O S, de social, refere-se à responsabilidade com as pessoas, desde o cumprimento da legislação até a oferta de condições dignas de trabalho aos funcionários, salários justos, estruturas de trabalho adequadas, com equipamentos de proteção, alojamento etc. Da mesma forma, abrange a contribuição para que as comunidades no entorno estejam bem, assim como para garantir a atuação coletiva, associativa, compartilhando informações, conhecimento.

E tem a letra E, relacionada ao meio ambiente. Para esse aspecto, temos legislação a cumprir e, principalmente, temos de pensar no amanhã, nas futuras gerações. Estou fazendo o uso correto do solo? Dos adubos? Estou cuidando da água, fazendo um uso racional? São estes alguns pontos.

Quais os benefícios de adotar os princípios ESG?

A adoção dos princípios ESG, de forma séria e genuína, leva a um alinhamento com uma tendência do mercado e ajuda a construir uma marca, com potencial de ganhos de valor. Além disso, o acompanhamento dos indicadores e a melhor gestão permitem identificar oportunidades para produzir mais com menos e antever problemas, por exemplo, além do acesso a opções de crédito diferenciadas, viabilizando investimentos e melhorias na propriedade.
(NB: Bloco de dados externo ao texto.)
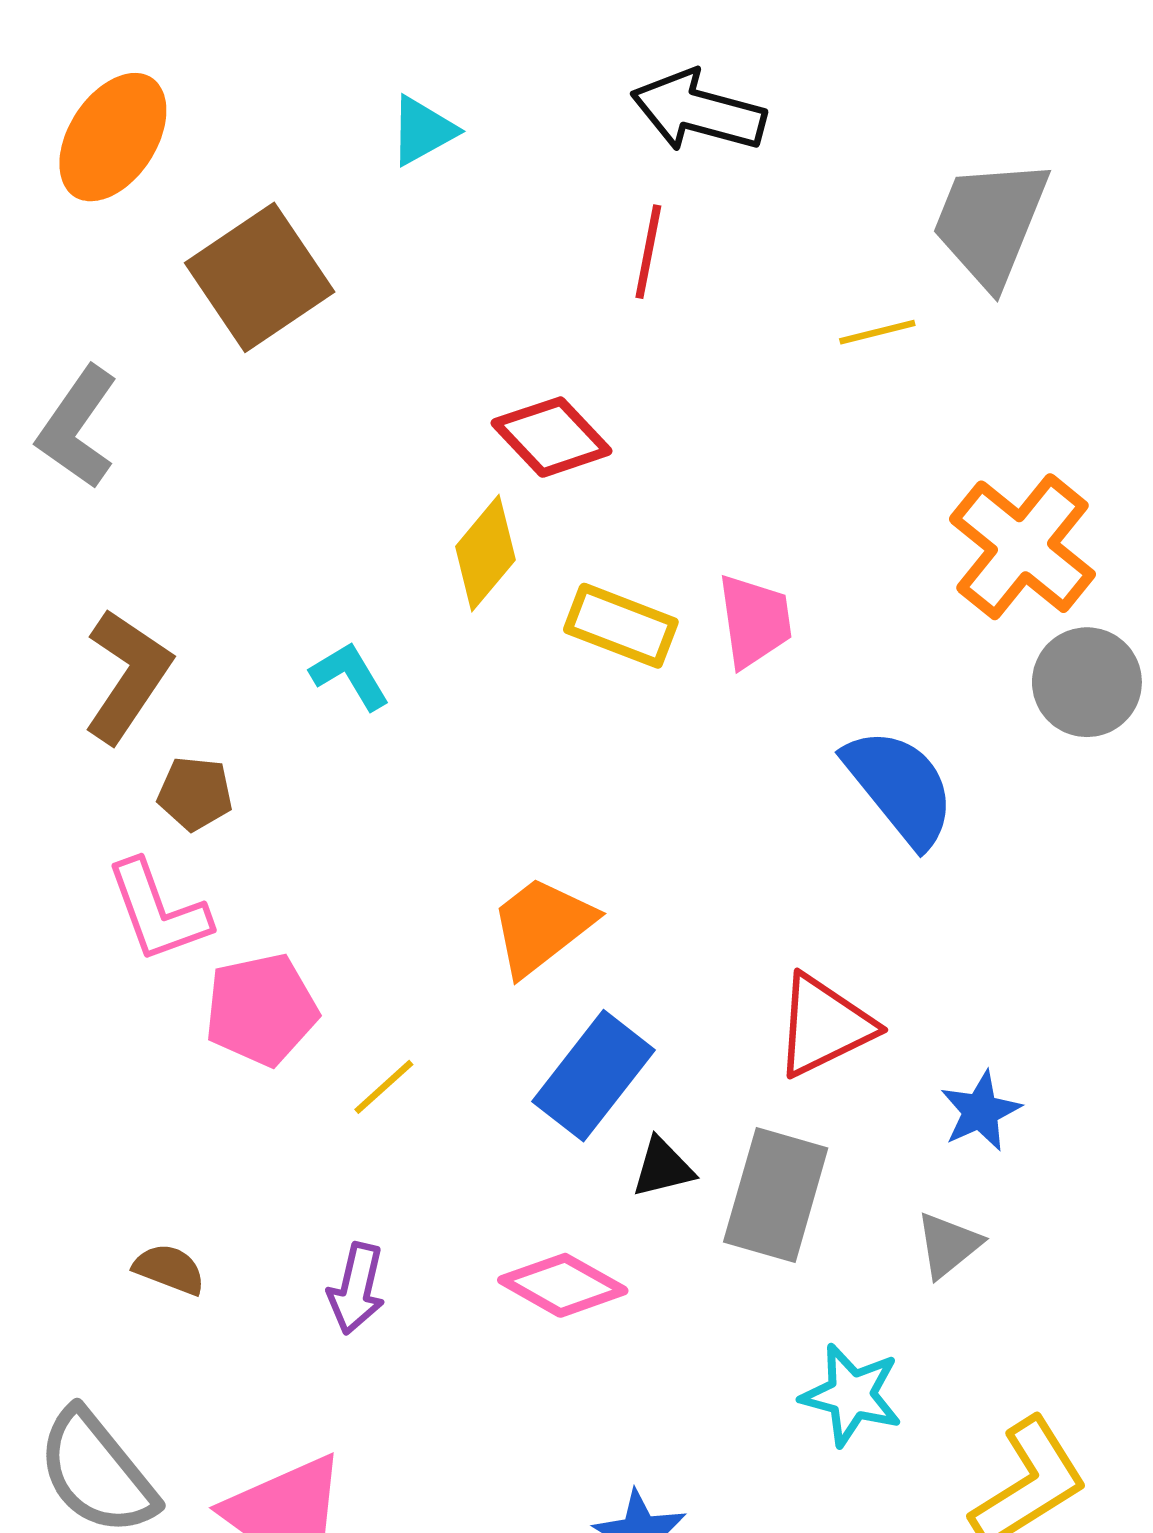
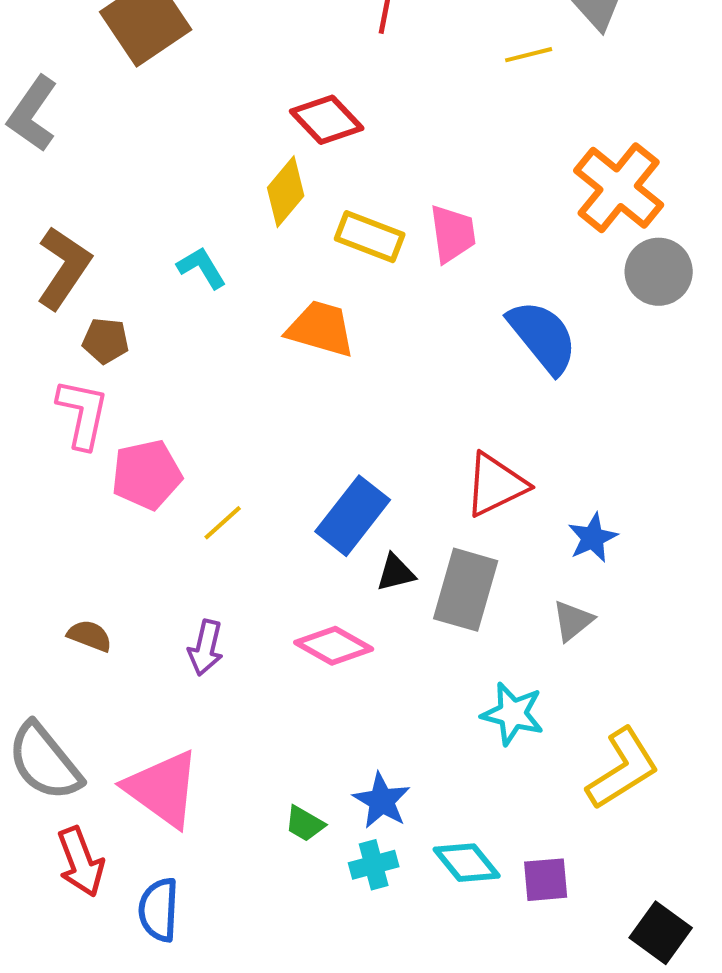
pink L-shape: (158, 911) -> (83, 414), turned -148
orange trapezoid: (542, 926) -> (321, 329), moved, turned 54

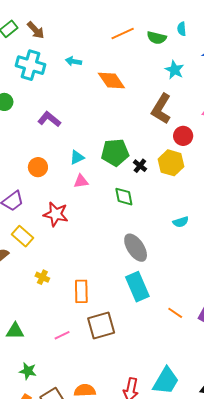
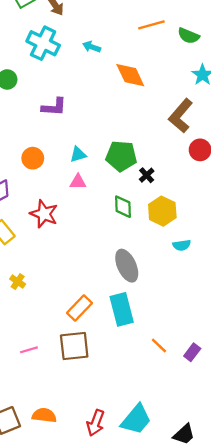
purple L-shape: (49, 119) -> (54, 107), turned 135
yellow hexagon: (171, 163) -> (162, 211), moved
orange rectangle: (81, 291) -> (80, 308), moved, turned 35

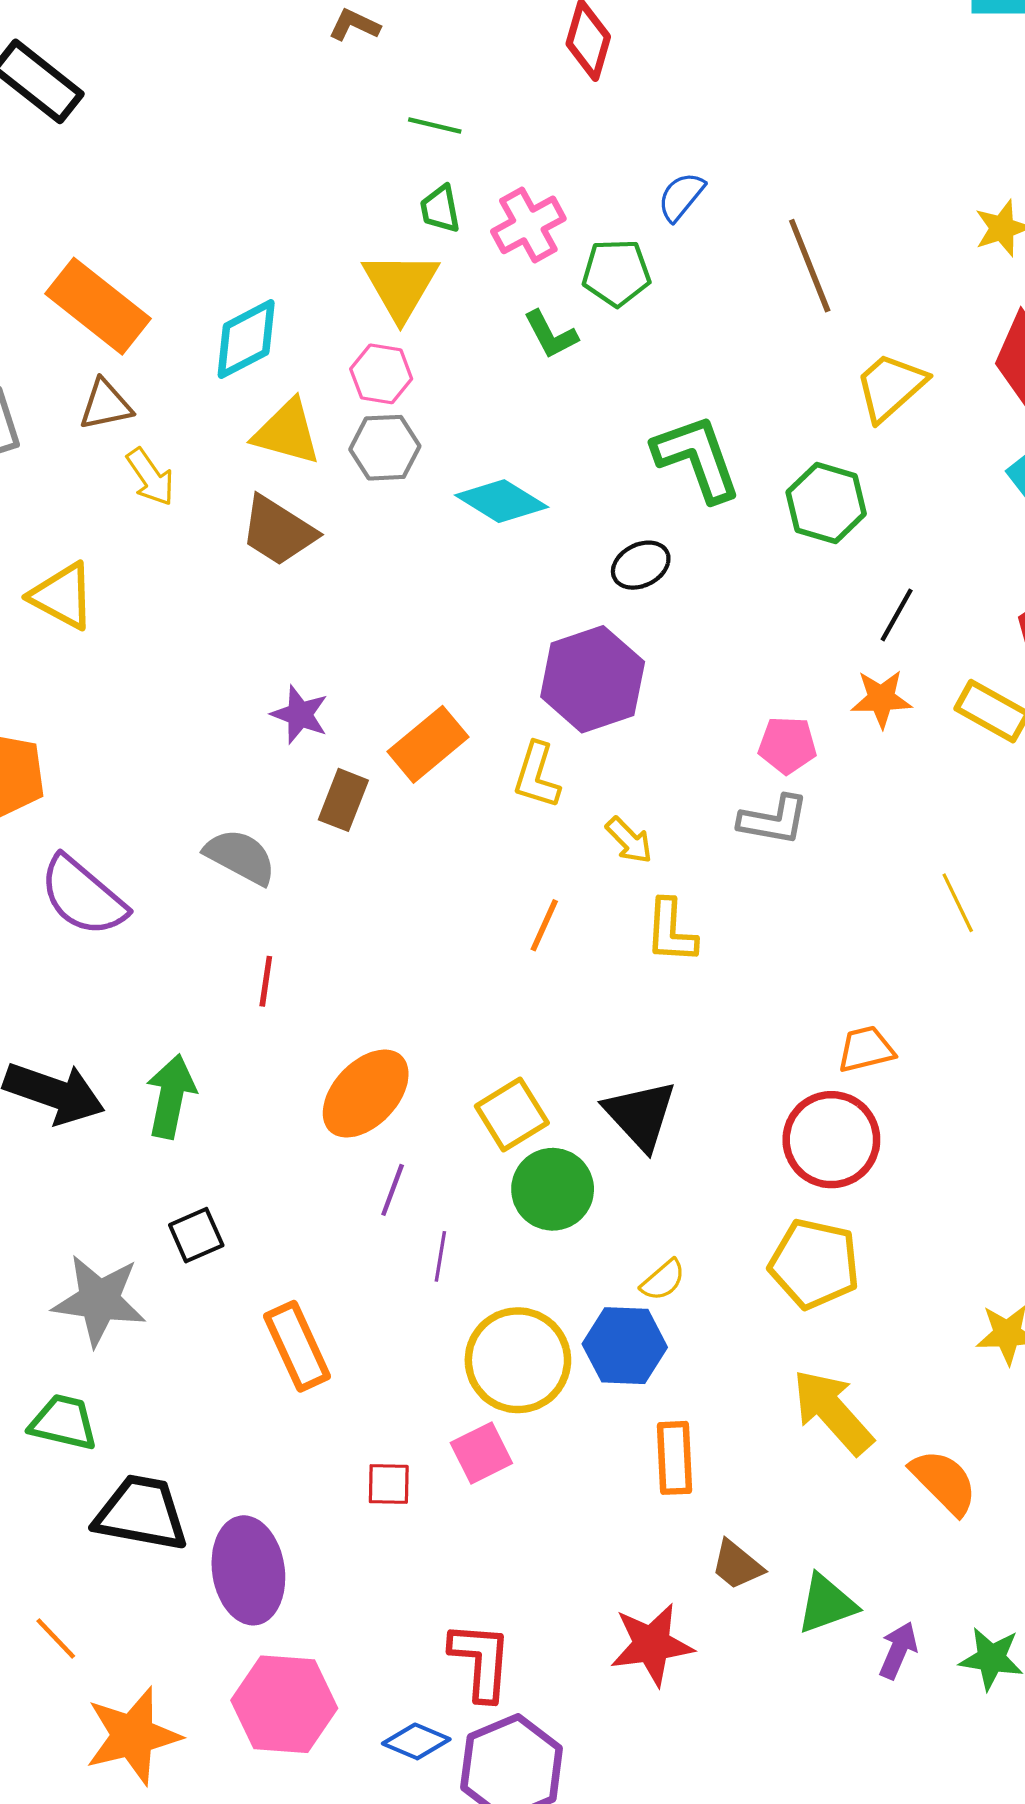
Sem falar no comprometimento com demandas da sociedade, em relação a direitos, inclusão, conservação do meio ambiente e outros.

Quais são os temas relacionados ao ESG e que precisam estar no radar dos produtores rurais?

As questões relativas ao uso dos recursos naturais, para combater o desmatamento e proteger as florestas e o uso racional da água. Do ponto de vista social, as políticas de saúde e de segurança, o cuidado com as pessoas na cadeia de produção e um item que acho muito relevante, a questão de qualidade do produto, especialmente se for alimento. Em relação à governança, considero que as boas práticas são essenciais para guiar os produtores, mitigar riscos, com um olhar para o agora e para o futuro.

Há frentes prioritárias? Como os pequenos proprietários podem obter apoio para trabalhá-las?

Sim, há questões importantes e urgentes, como ter energia mais sustentável, de fonte renovável, aumentar a reciclagem, não queimar lixo, reduzir o uso de materiais e diminuir a geração dos resíduos, dar o destino correto a eles, quando houver, fazer o uso racional da água e cuidar das pessoas, com respeito. Um importante apoio pode ser obtido por meio do Programa Educampo, do Sebrae Minas. Considero uma ferramenta fundamental para trazer a sensibilização necessária e os caminhos possíveis para quem trabalha no campo. A consultoria individualizada é um grande exemplo que vejo no mercado.